## [Exercise prompt]
Would you please give the entries again word for word, with no images in your copy?
━━━ Supplied records
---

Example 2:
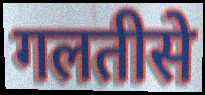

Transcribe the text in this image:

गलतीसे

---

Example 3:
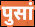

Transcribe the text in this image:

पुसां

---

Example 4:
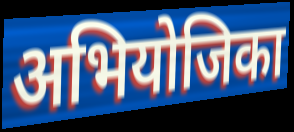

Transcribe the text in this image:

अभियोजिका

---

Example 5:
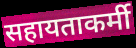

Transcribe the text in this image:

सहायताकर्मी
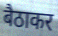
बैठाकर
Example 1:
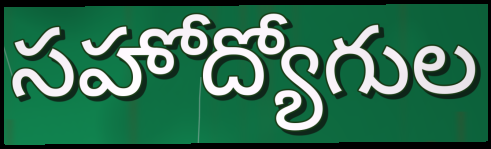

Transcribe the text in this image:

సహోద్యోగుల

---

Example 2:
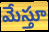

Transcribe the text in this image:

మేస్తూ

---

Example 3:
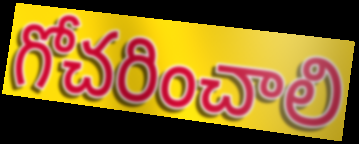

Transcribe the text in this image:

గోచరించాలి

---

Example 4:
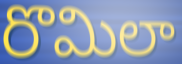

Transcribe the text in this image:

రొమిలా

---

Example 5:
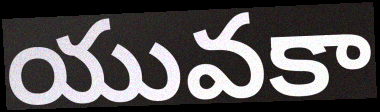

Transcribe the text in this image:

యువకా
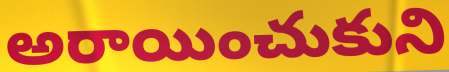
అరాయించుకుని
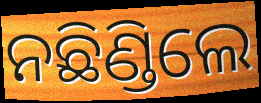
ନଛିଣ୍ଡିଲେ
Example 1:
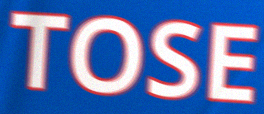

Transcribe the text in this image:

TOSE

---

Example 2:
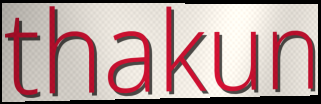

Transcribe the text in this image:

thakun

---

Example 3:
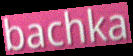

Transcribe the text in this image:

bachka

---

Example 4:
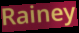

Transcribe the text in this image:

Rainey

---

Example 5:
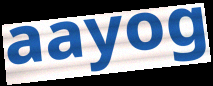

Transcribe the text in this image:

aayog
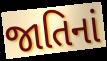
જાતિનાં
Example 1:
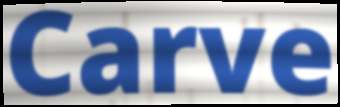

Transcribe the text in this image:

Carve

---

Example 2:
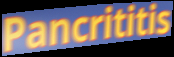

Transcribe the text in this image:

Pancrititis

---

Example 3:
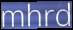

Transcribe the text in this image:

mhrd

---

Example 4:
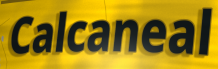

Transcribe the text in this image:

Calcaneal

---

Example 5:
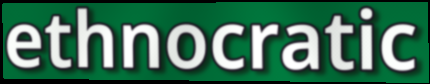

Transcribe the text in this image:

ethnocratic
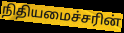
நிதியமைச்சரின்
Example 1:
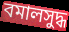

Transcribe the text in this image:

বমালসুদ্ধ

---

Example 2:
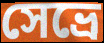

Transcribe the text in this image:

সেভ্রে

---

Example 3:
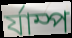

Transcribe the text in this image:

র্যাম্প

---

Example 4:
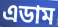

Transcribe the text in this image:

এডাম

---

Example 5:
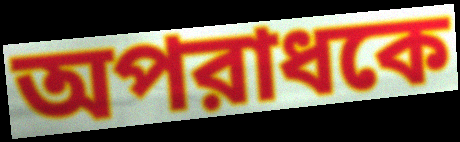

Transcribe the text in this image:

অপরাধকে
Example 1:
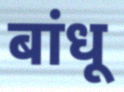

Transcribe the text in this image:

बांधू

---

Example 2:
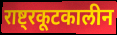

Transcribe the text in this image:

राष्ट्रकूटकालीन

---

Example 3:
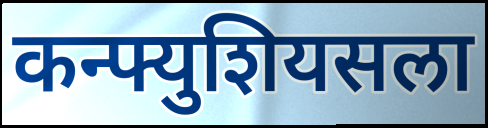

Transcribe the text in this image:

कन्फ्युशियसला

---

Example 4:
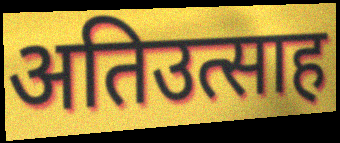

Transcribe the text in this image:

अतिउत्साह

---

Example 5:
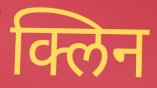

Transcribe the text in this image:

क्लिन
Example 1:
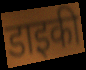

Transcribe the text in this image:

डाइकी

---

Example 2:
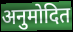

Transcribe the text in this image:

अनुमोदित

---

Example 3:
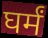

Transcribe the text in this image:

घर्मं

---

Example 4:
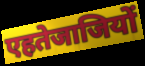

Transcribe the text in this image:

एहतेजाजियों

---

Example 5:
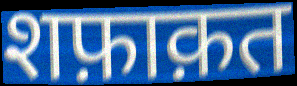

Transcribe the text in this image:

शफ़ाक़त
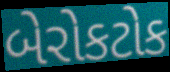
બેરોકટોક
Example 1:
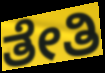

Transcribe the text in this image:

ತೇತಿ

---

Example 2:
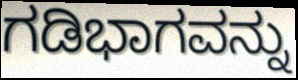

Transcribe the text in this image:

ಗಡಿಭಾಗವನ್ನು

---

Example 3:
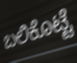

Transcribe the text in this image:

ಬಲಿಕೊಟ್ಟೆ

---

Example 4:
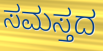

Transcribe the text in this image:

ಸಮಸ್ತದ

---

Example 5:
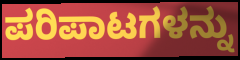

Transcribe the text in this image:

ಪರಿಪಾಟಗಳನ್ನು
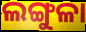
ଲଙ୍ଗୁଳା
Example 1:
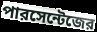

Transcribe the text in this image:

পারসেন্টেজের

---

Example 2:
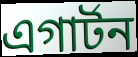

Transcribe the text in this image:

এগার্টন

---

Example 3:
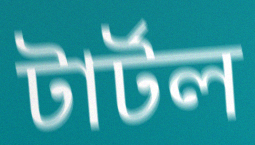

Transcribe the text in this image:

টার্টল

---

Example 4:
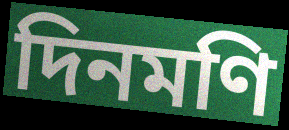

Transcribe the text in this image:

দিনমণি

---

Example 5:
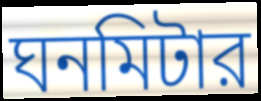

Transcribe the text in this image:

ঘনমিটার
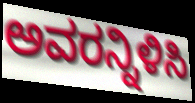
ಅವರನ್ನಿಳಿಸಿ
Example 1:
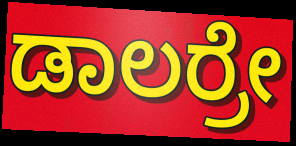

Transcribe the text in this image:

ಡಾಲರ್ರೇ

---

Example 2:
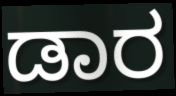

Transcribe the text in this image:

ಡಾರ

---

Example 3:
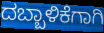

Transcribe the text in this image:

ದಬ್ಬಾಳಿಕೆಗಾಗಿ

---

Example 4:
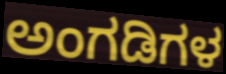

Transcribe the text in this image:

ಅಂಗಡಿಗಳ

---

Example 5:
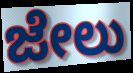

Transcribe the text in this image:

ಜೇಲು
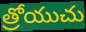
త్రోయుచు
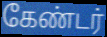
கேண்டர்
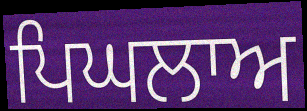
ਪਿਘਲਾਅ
━━━━━━
## [Task output]
---

Example 2:

Transcribe the text in this image:

गलतीसे

---

Example 3:

Transcribe the text in this image:

पुसां

---

Example 4:

Transcribe the text in this image:

अभियोजिका

---

Example 5:

Transcribe the text in this image:

सहायताकर्मी
बैठाकर
Example 1:

Transcribe the text in this image:

సహోద్యోగుల

---

Example 2:

Transcribe the text in this image:

మేస్తూ

---

Example 3:

Transcribe the text in this image:

గోచరించాలి

---

Example 4:

Transcribe the text in this image:

రొమిలా

---

Example 5:

Transcribe the text in this image:

యువకా
అరాయించుకుని
ନଛିଣ୍ଡିଲେ
Example 1:

Transcribe the text in this image:

TOSE

---

Example 2:

Transcribe the text in this image:

thakun

---

Example 3:

Transcribe the text in this image:

bachka

---

Example 4:

Transcribe the text in this image:

Rainey

---

Example 5:

Transcribe the text in this image:

aayog
જાતિનાં
Example 1:

Transcribe the text in this image:

Carve

---

Example 2:

Transcribe the text in this image:

Pancrititis

---

Example 3:

Transcribe the text in this image:

mhrd

---

Example 4:

Transcribe the text in this image:

Calcaneal

---

Example 5:

Transcribe the text in this image:

ethnocratic
நிதியமைச்சரின்
Example 1:

Transcribe the text in this image:

বমালসুদ্ধ

---

Example 2:

Transcribe the text in this image:

সেভ্রে

---

Example 3:

Transcribe the text in this image:

র্যাম্প

---

Example 4:

Transcribe the text in this image:

এডাম

---

Example 5:

Transcribe the text in this image:

অপরাধকে
Example 1:

Transcribe the text in this image:

बांधू

---

Example 2:

Transcribe the text in this image:

राष्ट्रकूटकालीन

---

Example 3:

Transcribe the text in this image:

कन्फ्युशियसला

---

Example 4:

Transcribe the text in this image:

अतिउत्साह

---

Example 5:

Transcribe the text in this image:

क्लिन
Example 1:

Transcribe the text in this image:

डाइकी

---

Example 2:

Transcribe the text in this image:

अनुमोदित

---

Example 3:

Transcribe the text in this image:

घर्मं

---

Example 4:

Transcribe the text in this image:

एहतेजाजियों

---

Example 5:

Transcribe the text in this image:

शफ़ाक़त
બેરોકટોક
Example 1:

Transcribe the text in this image:

ತೇತಿ

---

Example 2:

Transcribe the text in this image:

ಗಡಿಭಾಗವನ್ನು

---

Example 3:

Transcribe the text in this image:

ಬಲಿಕೊಟ್ಟೆ

---

Example 4:

Transcribe the text in this image:

ಸಮಸ್ತದ

---

Example 5:

Transcribe the text in this image:

ಪರಿಪಾಟಗಳನ್ನು
ଲଙ୍ଗୁଳା
Example 1:

Transcribe the text in this image:

পারসেন্টেজের

---

Example 2:

Transcribe the text in this image:

এগার্টন

---

Example 3:

Transcribe the text in this image:

টার্টল

---

Example 4:

Transcribe the text in this image:

দিনমণি

---

Example 5:

Transcribe the text in this image:

ঘনমিটার
ಅವರನ್ನಿಳಿಸಿ
Example 1:

Transcribe the text in this image:

ಡಾಲರ್ರೇ

---

Example 2:

Transcribe the text in this image:

ಡಾರ

---

Example 3:

Transcribe the text in this image:

ದಬ್ಬಾಳಿಕೆಗಾಗಿ

---

Example 4:

Transcribe the text in this image:

ಅಂಗಡಿಗಳ

---

Example 5:

Transcribe the text in this image:

ಜೇಲು
త్రోయుచు
கேண்டர்
ਪਿਘਲਾਅ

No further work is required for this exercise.